__Given passage__.
Intisar Al-Hammadi .. A Model who Dared to Dream and Ended up Behind bars

Intisar Al-Hammadi, a young woman of a Yemeni father from Taiz Governorate, and an Ethiopian mother, lives in Sana’a with her parents and brother.

Since childhood, she dreamed of becoming an international supermodels. At the age of six, she told her father of her desire to become a model or a flight attendant.

She was interested in watching fashion shows on TV, and with the passage of days her hobby and talents blossomed in every season of the year, and pushed her strongly to achieve her dream.

But that dream soon leaked out of the frameworks of the real life you live.

Soon, she lost her dream by being arrested while passing through one of the checkpoints in Sana’a, which is controlled by the “Houthi group”.

How did you try to overcome the barrier of customs and traditions?

Does the dream have iron doors, guards, an investigation and threats? We have become guilty of our dreams, our livelihood, our land, and our bodies. They spoke one day of a new Yemen, so where’s the new? Arresting women or prolonging the war for a long time?!


Twenty-year-old Intisar wonders: “What happened after I lost my freedom because of my dream? Has the dream become a crime?


And after they decided to deprive her of 5 years of her life, to spend it away from her family, her dream and her education, how will she face the outside world in the future? Will the dream remain fresh? Or will it turn stale?


Intisar faced many obstacles and continuous objections from her family, especially her father’s relatives.


The profession of a “model” is not acceptable in the conservative Yemeni culture. But her mother’s encouragement kept pushing her forward.

Dataset items:
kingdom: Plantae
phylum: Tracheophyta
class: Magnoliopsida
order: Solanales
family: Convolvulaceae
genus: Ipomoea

__Prompt 1__.
Answer these from the article about Intisar Al-Hammadi:
(a) In which city does she live, and who does she live with?
(b) At what age did she tell her father what she wanted to be, and which two jobs did she name?
(c) Whose encouragement kept pushing her forward?
__Prompt 2__. Carry on the article about Intisar Al-Hammadi from its last sentence, in the same style.

__Exercise output 1__.
(a) She lives in Sana'a with her parents and brother.
(b) She was six, and she named model and flight attendant.
(c) Her mother's encouragement.

__Exercise output 2__.
So she started in the field of make-up shows, becoming the first Yemeni woman to work as a professional make-up and beauty expert, appearing publicly from the center of the capital, Sana’a, in the middle of the difficult circumstances the country is going through.


Then, as the days went by, she entered the field of fashion shows, until she got to acting in TV series.


She participated as an actress in 2 of the most important Yemeni Ramadan TV series: “Sad Al-Gharib” and “Ghorbat Al-Ban”.


She worked as a model for only two years, before the extremist “Houthi group” arrested her in 2021. At that time, she was the only breadwinner for her family in light of the war conditions in Yemen.


In an interview with “Sharika Walaken,” lawyer and human rights activist Samah Subai’i said, “Intisar had a dream and aspirations. She loved working in modeling, and this matter does not constitute an attack on anyone, and she did not deviate from Islamic values or customs and traditions. It is a profession like any other profession.”


Regarding the situation of Intisar’s family, Samah explained that she “communicates with them and their living situation is very difficult. Her mother is the current breadwinner for the family, and she is an elderly woman. Also, Intisar’s entry into prison created a big gap, as she was helping to support her family, but now she is facing a trial, and she needs follow-up and transportation expenses.”


The date and reasons for the arrest

The Houthis arrested Intisar in February 2021 at a checkpoint in the “Shamlan” area of Sana’a.


A judicial source affiliated with the Houthis accused her of committing a “scandalous act that violates Islamic law.”


She was interrogated while blindfolded, and subjected to physical and verbal abuse, and racial slurs.


She was also forced to “confess” to several crimes. She attempted suicide in prison, due to ill-treatment and her poor health.


In a special statement to “Sharika Walaken”, the lawyer in charge of Intisar’s case, Mr. Khaled Al-Kamal, said: “Several felonies were attributed to Intisar, which are 3 counts (adultery, prostitution and debauchery, and cannabis consumption). And if we see the case from a legal perspective, there is no clear evidence, while the seizure reports were free of hashish, neither with her nor with her companions, who were accompanying her during her travels, and they were also arrested.


As for the main reason they attributed these charges to Intisar, it is her work as a model.


The other and most important reason is the statement she made, during her interview with members of the Shura Council, the House of Representatives, and some female journalists, human rights defenders, and lawyers inside the prison, that the existing authority in Sana’a tried to use her to attract some political opponents, which caused her a big problem.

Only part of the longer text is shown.